→ DIRECTIVE
Leave the pictures out and write out the rest of the listing word for word.

→ PROVIDED RECORDS
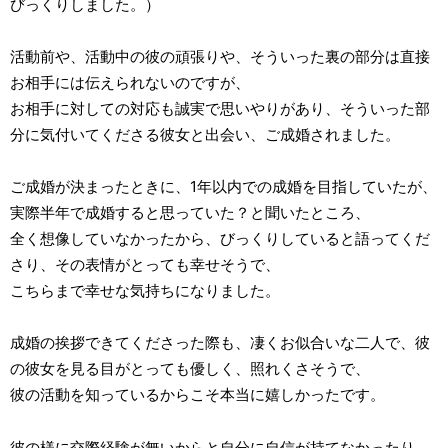
びっくりしました。）
活動前や、活動中の彼の頑張りや、そういった裏の部分は直接
お相手には伝えられないのですが、
お相手に対しての対応も誠実で思いやりがあり、そういった部
分に気付いてくださる彼女と出会い、ご成婚されました。
ご成婚が決まったときに、1年以内での成婚を目指していたが、
実際半年で成婚すると思っていた？と聞いたところ、
全く想像していなかったから、びっくりしていると語ってくだ
さり、その表情がとっても幸せそうで、
こちらまで幸せな気持ちになりました。
成婚の挨拶できてくださった際も、凄くお似合いな二人で、彼
の彼女を見る目がとっても優しく、照れくさそうで、
彼の活動を知っているからこそ本当に嬉しかったです。
彼の様に交際経験が無いからと自分に自信が持てなかったり、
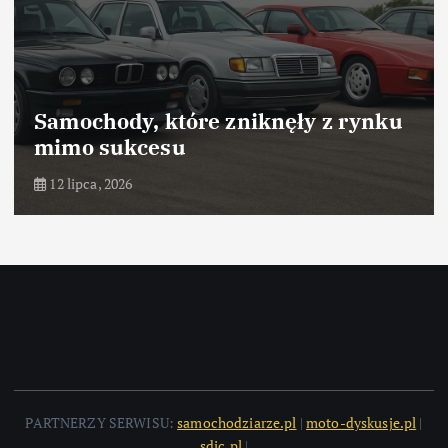
Samochody, które odniosły sukces
dzięki marketingowi
10 lipca, 2026
PARTNERZY SERWISU:
samochodziarze.pl
|
moto-dyskusje.pl
|
sdic.pl
|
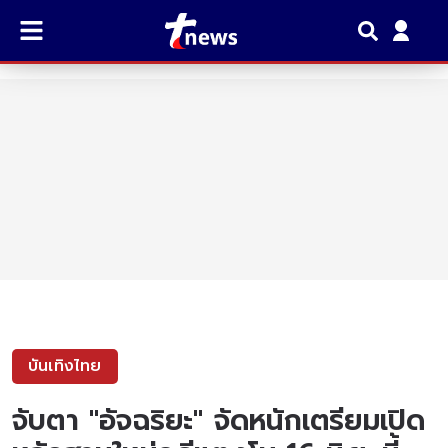
บันเทิงไทย
จับตา "อัจฉริยะ" จัดหนักเตรียมเปิด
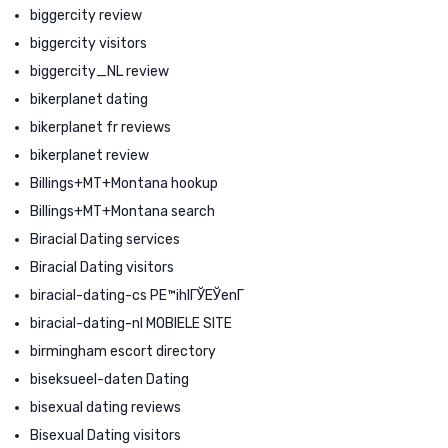
biggercity review
biggercity visitors
biggercity_NL review
bikerplanet dating
bikerplanet fr reviews
bikerplanet review
Billings+MT+Montana hookup
Billings+MT+Montana search
Biracial Dating services
Biracial Dating visitors
biracial-dating-cs PЕ™ihlГЎЕЎenГ­
biracial-dating-nl MOBIELE SITE
birmingham escort directory
biseksueel-daten Dating
bisexual dating reviews
Bisexual Dating visitors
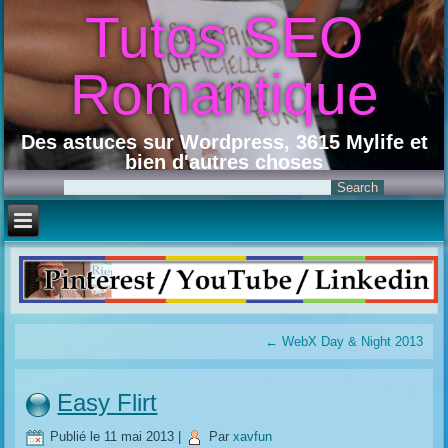
Tutos SEO
Romantique
Des astuces sur Wordpress, 3615 Mylife et
bien d'autres choses
←
WebX Day & Night 2013
Easy Flirt
Publié le
11 mai 2013
|
Par
xavfun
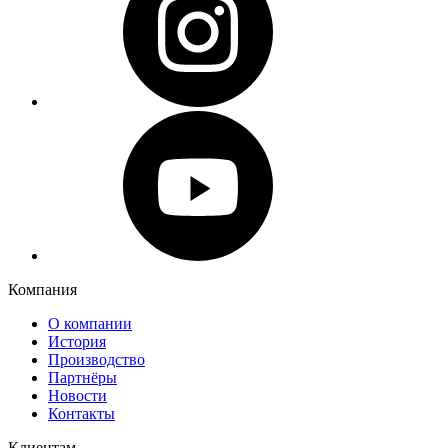
Компания
О компании
История
Производство
Партнёры
Новости
Контакты
Клиентам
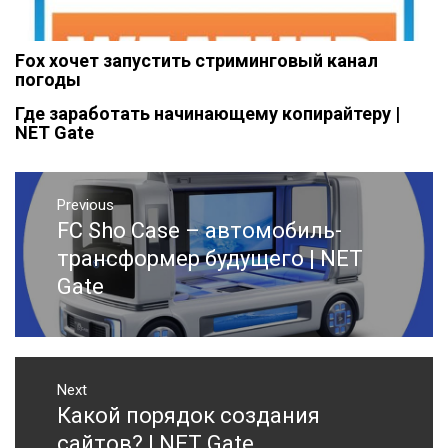
Fox хочет запустить стриминговый канал
погоды
Где заработать начинающему копирайтеру |
NET Gate
Навигация
Previous
по
FC Sho Case – автомобиль-
Previous
записям
post:
трансформер будущего | NET
Gate
Next
Какой порядок создания
Next
post:
сайтов? | NET Gate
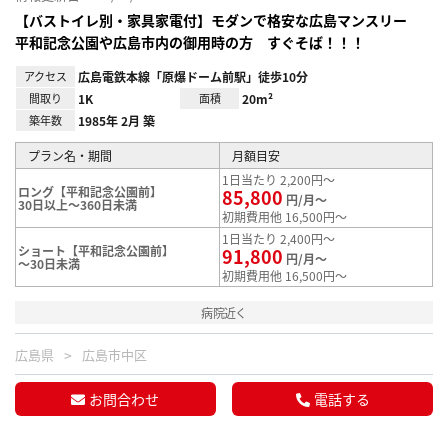
【バストイレ別・家具家電付】モダンで格安な広島マンスリー
平和記念公園や広島市内の御用時の方 すぐそば！！！
アクセス
広島電鉄本線「原爆ドーム前駅」徒歩10分
間取り
1K
面積
20m²
築年数
1985年 2月 築
プラン名・期間
月額目安
1日当たり 2,200円～
ロング【平和記念公園前】
85,800
円/月～
30日以上～360日未満
初期費用他 16,500円～
1日当たり 2,400円～
ショート【平和記念公園前】
91,800
円/月～
～30日未満
初期費用他 16,500円～
病院近く
広島県
広島市中区
お問合わせ
電話する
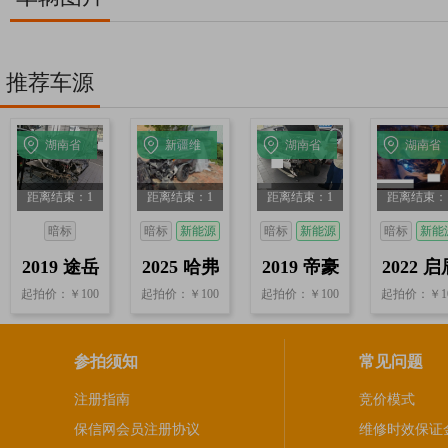
推荐车源
湖南省
新疆维
湖南省
湖南省
邵阳
吾尔自
长沙
长沙
距离结束：1
距离结束：1
距离结束：1
距离结束：
治区伊
天2小时28分
天1小时28分
天1小时28分
天1小时28
犁
暗标
暗标
新能源
暗标
新能源
暗标
新能
8秒
8秒
8秒
8秒
2019 途岳
2025 哈弗
2019 帝豪
2022 启
起拍价：￥100
起拍价：￥100
起拍价：￥100
起拍价：￥1
1.4T自动
猛龙 1.5T
新能源
D60新
参拍须知
常见问题
注册指南
竞价模式
保信网会员注册协议
维修时效保证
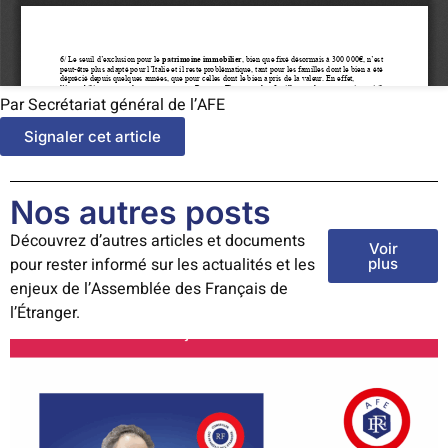
Par Secrétariat général de l’AFE
Signaler cet article
Nos autres posts
Découvrez d’autres articles et documents
Voir
pour rester informé sur les actualités et les
plus
enjeux de l’Assemblée des Français de
l’Étranger.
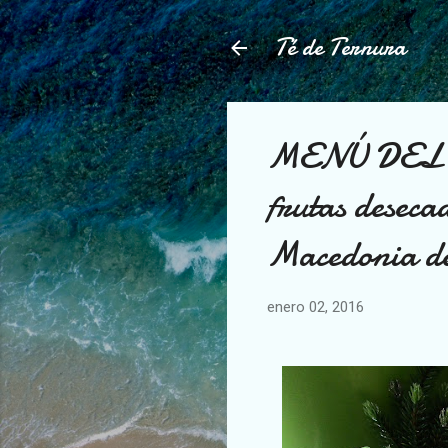
Té de Ternura
MENÚ DEL DÍ
frutas desec
Macedonia de
enero 02, 2016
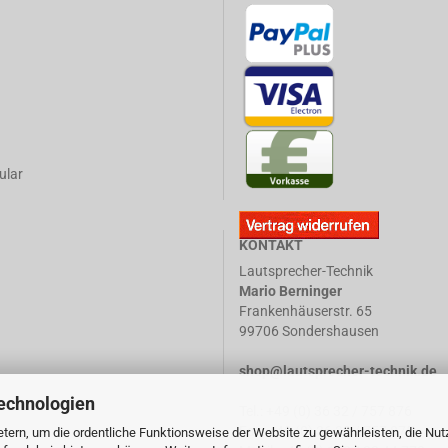
ular
KONTAKT
Lautsprecher-Technik
Mario Berninger
Frankenhäuserstr. 65
99706 Sondershausen
shop@lautsprecher-technik.de
echnologien
Tel.: +49 (0) 36 32 / 757 876
Fax: +49 (0) 36 32 / 757 875
tern, um die ordentliche Funktionsweise der Website zu gewährleisten, die Nu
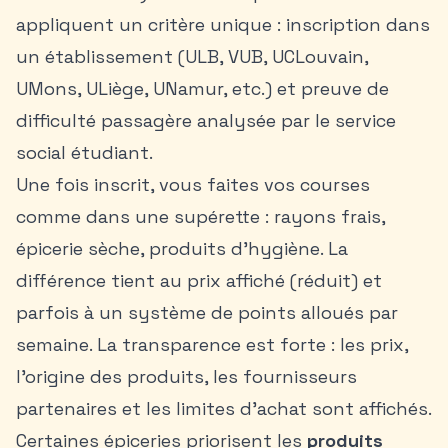
appliquent un critère unique : inscription dans
un établissement (ULB, VUB, UCLouvain,
UMons, ULiège, UNamur, etc.) et preuve de
difficulté passagère analysée par le service
social étudiant.
Une fois inscrit, vous faites vos courses
comme dans une supérette : rayons frais,
épicerie sèche, produits d’hygiène. La
différence tient au prix affiché (réduit) et
parfois à un système de points alloués par
semaine. La transparence est forte : les prix,
l’origine des produits, les fournisseurs
partenaires et les limites d’achat sont affichés.
Certaines épiceries priorisent les
produits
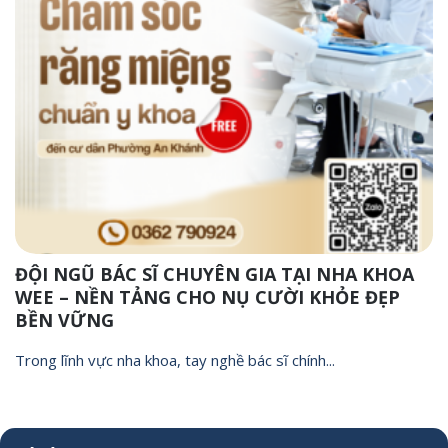
ĐỘI NGŨ BÁC SĨ CHUYÊN GIA TẠI NHA KHOA
WEE – NỀN TẢNG CHO NỤ CƯỜI KHỎE ĐẸP
BỀN VỮNG
Trong lĩnh vực nha khoa, tay nghề bác sĩ chính...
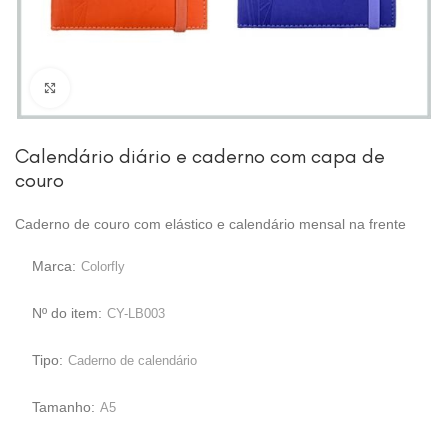
Clique para ampliar
Calendário diário e caderno com capa de
couro
Caderno de couro com elástico e calendário mensal na frente
Marca:
Colorfly
Nº do item:
CY-LB003
Tipo:
Caderno de calendário
Tamanho:
A5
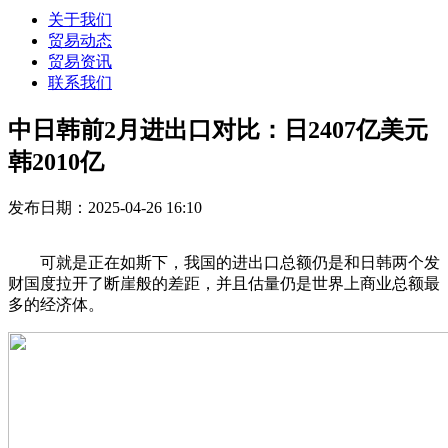
关于我们
贸易动态
贸易资讯
联系我们
中日韩前2月进出口对比：日2407亿美元
韩2010亿
发布日期：2025-04-26 16:10
可就是正在如斯下，我国的进出口总额仍是和日韩两个发
财国度拉开了断崖般的差距，并且估量仍是世界上商业总额最
多的经济体。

→ RESULT
びっくりしました。）
活動前や、活動中の彼の頑張りや、そういった裏の部分は直接
お相手には伝えられないのですが、
お相手に対しての対応も誠実で思いやりがあり、そういった部
分に気付いてくださる彼女と出会い、ご成婚されました。
ご成婚が決まったときに、1年以内での成婚を目指していたが、
実際半年で成婚すると思っていた？と聞いたところ、
全く想像していなかったから、びっくりしていると語ってくだ
さり、その表情がとっても幸せそうで、
こちらまで幸せな気持ちになりました。
成婚の挨拶できてくださった際も、凄くお似合いな二人で、彼
の彼女を見る目がとっても優しく、照れくさそうで、
彼の活動を知っているからこそ本当に嬉しかったです。
彼の様に交際経験が無いからと自分に自信が持てなかったり、
Samochody, które odniosły sukces
dzięki marketingowi
10 lipca, 2026
PARTNERZY SERWISU:
samochodziarze.pl
|
moto-dyskusje.pl
|
sdic.pl
|
บันเทิงไทย
จับตา "อัจฉริยะ" จัดหนักเตรียมเปิด
biggercity review
biggercity visitors
biggercity_NL review
bikerplanet dating
bikerplanet fr reviews
bikerplanet review
Billings+MT+Montana hookup
Billings+MT+Montana search
Biracial Dating services
Biracial Dating visitors
biracial-dating-cs PЕ™ihlГЎЕЎenГ­
biracial-dating-nl MOBIELE SITE
birmingham escort directory
biseksueel-daten Dating
bisexual dating reviews
Bisexual Dating visitors
Tutos SEO
Romantique
Des astuces sur Wordpress, 3615 Mylife et
bien d'autres choses
←
WebX Day & Night 2013
Easy Flirt
Publié le
11 mai 2013
|
Par
xavfun
Компания
О компании
История
Производство
Партнёры
Новости
Контакты
Клиентам
Fox хочет запустить стриминговый канал
погоды
Где заработать начинающему копирайтеру |
NET Gate
Навигация
Previous
по
FC Sho Case – автомобиль-
Previous
записям
post:
трансформер будущего | NET
Gate
Next
Какой порядок создания
Next
post:
сайтов? | NET Gate
【バストイレ別・家具家電付】モダンで格安な広島マンスリー
平和記念公園や広島市内の御用時の方 すぐそば！！！
アクセス
広島電鉄本線「原爆ドーム前駅」徒歩10分
間取り
1K
面積
20m²
築年数
1985年 2月 築
プラン名・期間
月額目安
1日当たり 2,200円～
ロング【平和記念公園前】
85,800
円/月～
30日以上～360日未満
初期費用他 16,500円～
1日当たり 2,400円～
ショート【平和記念公園前】
91,800
円/月～
～30日未満
初期費用他 16,500円～
病院近く
広島県
広島市中区
お問合わせ
電話する
推荐车源
湖南省
新疆维
湖南省
湖南省
邵阳
吾尔自
长沙
长沙
距离结束：1
距离结束：1
距离结束：1
距离结束：
治区伊
天2小时28分
天1小时28分
天1小时28分
天1小时28
犁
暗标
暗标
新能源
暗标
新能源
暗标
新能
8秒
8秒
8秒
8秒
2019 途岳
2025 哈弗
2019 帝豪
2022 启
起拍价：￥100
起拍价：￥100
起拍价：￥100
起拍价：￥1
1.4T自动
猛龙 1.5T
新能源
D60新
参拍须知
常见问题
注册指南
竞价模式
保信网会员注册协议
维修时效保证
Par Secrétariat général de l’AFE
Signaler cet article
Nos autres posts
Découvrez d’autres articles et documents
Voir
pour rester informé sur les actualités et les
plus
enjeux de l’Assemblée des Français de
l’Étranger.
Té de Ternura
MENÚ DEL DÍ
frutas desec
Macedonia de
enero 02, 2016
ular
KONTAKT
Lautsprecher-Technik
Mario Berninger
Frankenhäuserstr. 65
99706 Sondershausen
shop@lautsprecher-technik.de
echnologien
Tel.: +49 (0) 36 32 / 757 876
Fax: +49 (0) 36 32 / 757 875
tern, um die ordentliche Funktionsweise der Website zu gewährleisten, die Nu
appliquent un critère unique : inscription dans
un établissement (ULB, VUB, UCLouvain,
UMons, ULiège, UNamur, etc.) et preuve de
difficulté passagère analysée par le service
social étudiant.
Une fois inscrit, vous faites vos courses
comme dans une supérette : rayons frais,
épicerie sèche, produits d’hygiène. La
différence tient au prix affiché (réduit) et
parfois à un système de points alloués par
semaine. La transparence est forte : les prix,
l’origine des produits, les fournisseurs
partenaires et les limites d’achat sont affichés.
Certaines épiceries priorisent les
produits
ĐỘI NGŨ BÁC SĨ CHUYÊN GIA TẠI NHA KHOA
WEE – NỀN TẢNG CHO NỤ CƯỜI KHỎE ĐẸP
BỀN VỮNG
Trong lĩnh vực nha khoa, tay nghề bác sĩ chính...
Clique para ampliar
Calendário diário e caderno com capa de
couro
Caderno de couro com elástico e calendário mensal na frente
Marca:
Colorfly
Nº do item:
CY-LB003
Tipo:
Caderno de calendário
Tamanho:
A5
关于我们
贸易动态
贸易资讯
联系我们
中日韩前2月进出口对比：日2407亿美元
韩2010亿
发布日期：2025-04-26 16:10
可就是正在如斯下，我国的进出口总额仍是和日韩两个发
财国度拉开了断崖般的差距，并且估量仍是世界上商业总额最
多的经济体。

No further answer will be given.